# [EXERCISE REQUIREMENTS]
Report only the number of lines that contain the string "función" in the records below.

Dataset excerpts
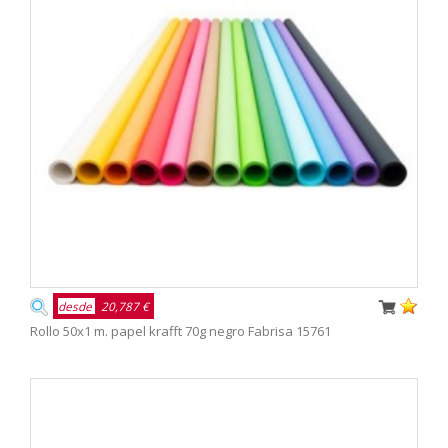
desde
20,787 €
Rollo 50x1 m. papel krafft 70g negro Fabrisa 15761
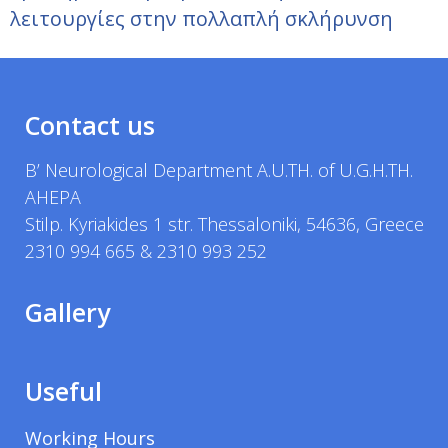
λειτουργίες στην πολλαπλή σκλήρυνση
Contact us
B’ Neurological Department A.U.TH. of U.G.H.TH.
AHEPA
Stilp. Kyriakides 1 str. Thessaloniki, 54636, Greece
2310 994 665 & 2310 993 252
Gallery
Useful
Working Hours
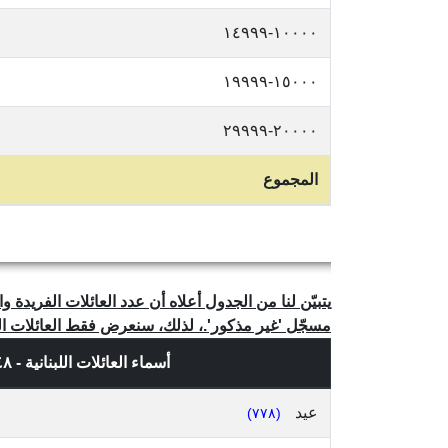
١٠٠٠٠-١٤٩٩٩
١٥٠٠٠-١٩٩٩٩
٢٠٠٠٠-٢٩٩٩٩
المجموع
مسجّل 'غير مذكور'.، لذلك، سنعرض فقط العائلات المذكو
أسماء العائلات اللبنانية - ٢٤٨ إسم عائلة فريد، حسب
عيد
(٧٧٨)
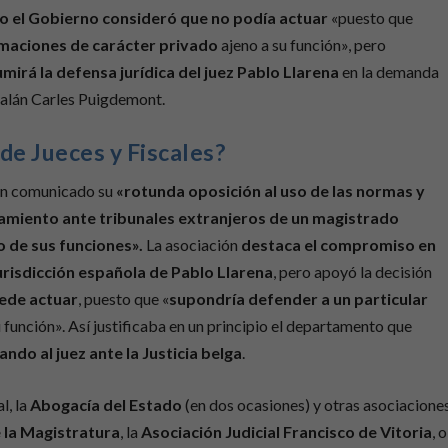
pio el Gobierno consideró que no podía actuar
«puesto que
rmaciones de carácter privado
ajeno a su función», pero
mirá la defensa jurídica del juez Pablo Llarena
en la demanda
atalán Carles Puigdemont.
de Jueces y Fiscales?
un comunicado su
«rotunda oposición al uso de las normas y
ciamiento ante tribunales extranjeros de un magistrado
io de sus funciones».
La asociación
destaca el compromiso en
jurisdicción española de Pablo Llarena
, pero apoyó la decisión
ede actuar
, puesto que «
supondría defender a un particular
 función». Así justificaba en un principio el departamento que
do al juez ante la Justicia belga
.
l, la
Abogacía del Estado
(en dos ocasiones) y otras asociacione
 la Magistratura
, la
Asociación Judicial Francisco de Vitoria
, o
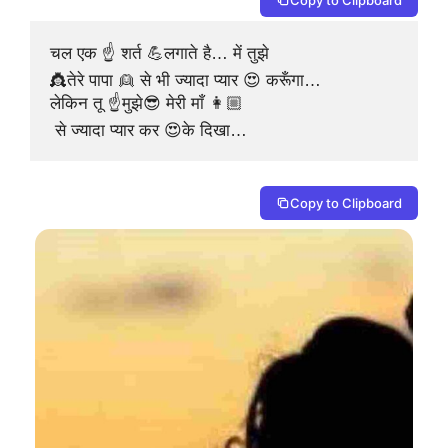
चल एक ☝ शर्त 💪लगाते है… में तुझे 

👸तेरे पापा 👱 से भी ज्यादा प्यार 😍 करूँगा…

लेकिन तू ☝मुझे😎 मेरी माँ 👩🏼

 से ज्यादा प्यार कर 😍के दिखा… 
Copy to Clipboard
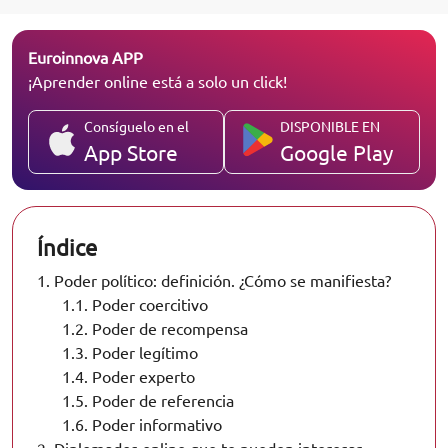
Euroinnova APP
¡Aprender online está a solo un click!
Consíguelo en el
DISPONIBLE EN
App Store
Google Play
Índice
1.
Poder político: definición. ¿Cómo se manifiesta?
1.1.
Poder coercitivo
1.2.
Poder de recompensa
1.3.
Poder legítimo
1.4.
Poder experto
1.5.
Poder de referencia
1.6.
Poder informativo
==
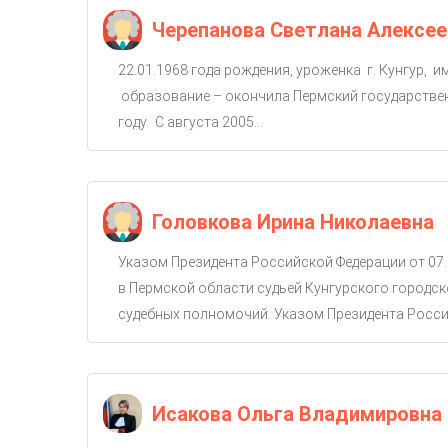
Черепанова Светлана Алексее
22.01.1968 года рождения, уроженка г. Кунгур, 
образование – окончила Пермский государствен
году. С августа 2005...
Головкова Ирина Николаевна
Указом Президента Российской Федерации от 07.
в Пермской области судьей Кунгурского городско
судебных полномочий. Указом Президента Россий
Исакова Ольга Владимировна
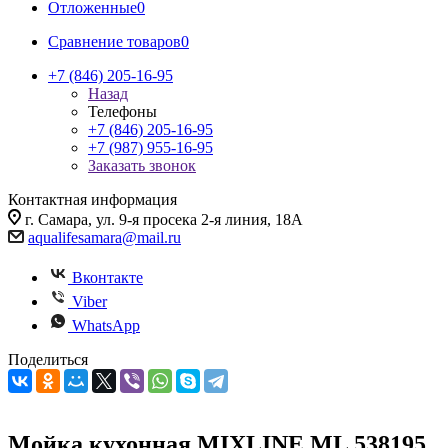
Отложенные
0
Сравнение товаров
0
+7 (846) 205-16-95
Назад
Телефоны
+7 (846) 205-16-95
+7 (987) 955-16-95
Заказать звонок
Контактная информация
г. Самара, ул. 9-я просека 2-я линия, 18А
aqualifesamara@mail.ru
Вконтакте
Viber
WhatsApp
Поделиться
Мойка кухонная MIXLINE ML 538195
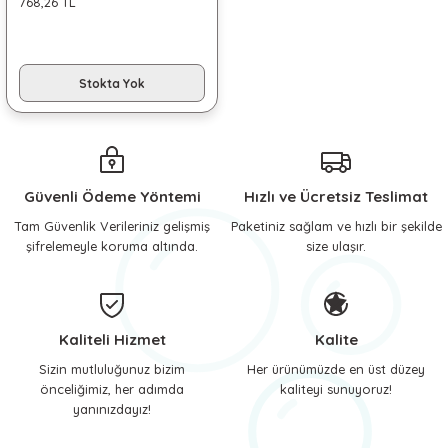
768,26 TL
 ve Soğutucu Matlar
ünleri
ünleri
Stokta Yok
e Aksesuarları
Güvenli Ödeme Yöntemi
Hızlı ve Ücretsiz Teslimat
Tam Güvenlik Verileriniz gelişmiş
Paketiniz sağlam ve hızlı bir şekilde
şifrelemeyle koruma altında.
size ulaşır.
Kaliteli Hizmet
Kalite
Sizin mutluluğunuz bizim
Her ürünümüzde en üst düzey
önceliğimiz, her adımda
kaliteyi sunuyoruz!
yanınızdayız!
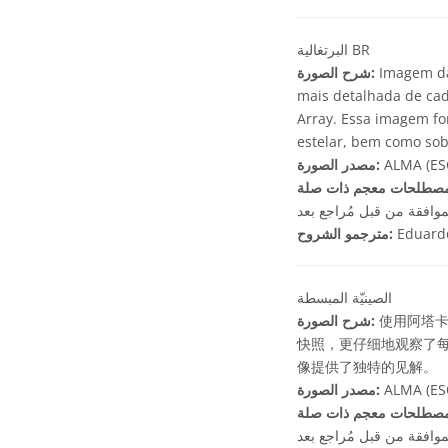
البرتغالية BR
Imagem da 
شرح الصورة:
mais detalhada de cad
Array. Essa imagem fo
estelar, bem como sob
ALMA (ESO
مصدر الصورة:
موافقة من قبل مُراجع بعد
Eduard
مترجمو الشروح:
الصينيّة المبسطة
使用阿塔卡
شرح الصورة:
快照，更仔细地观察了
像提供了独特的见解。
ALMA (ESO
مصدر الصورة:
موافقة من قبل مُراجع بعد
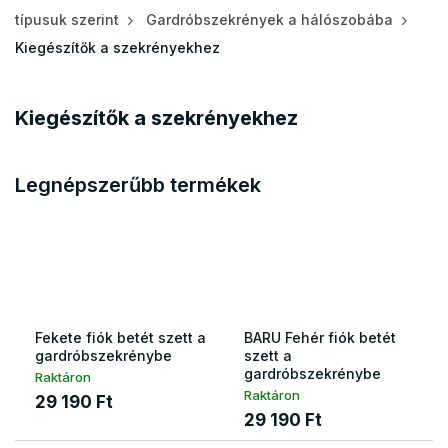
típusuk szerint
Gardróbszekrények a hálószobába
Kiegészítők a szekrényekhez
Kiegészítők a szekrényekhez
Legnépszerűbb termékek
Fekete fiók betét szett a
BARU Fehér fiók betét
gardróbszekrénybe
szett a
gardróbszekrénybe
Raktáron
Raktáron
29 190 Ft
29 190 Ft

# [PROBLEM SOLUTION]
2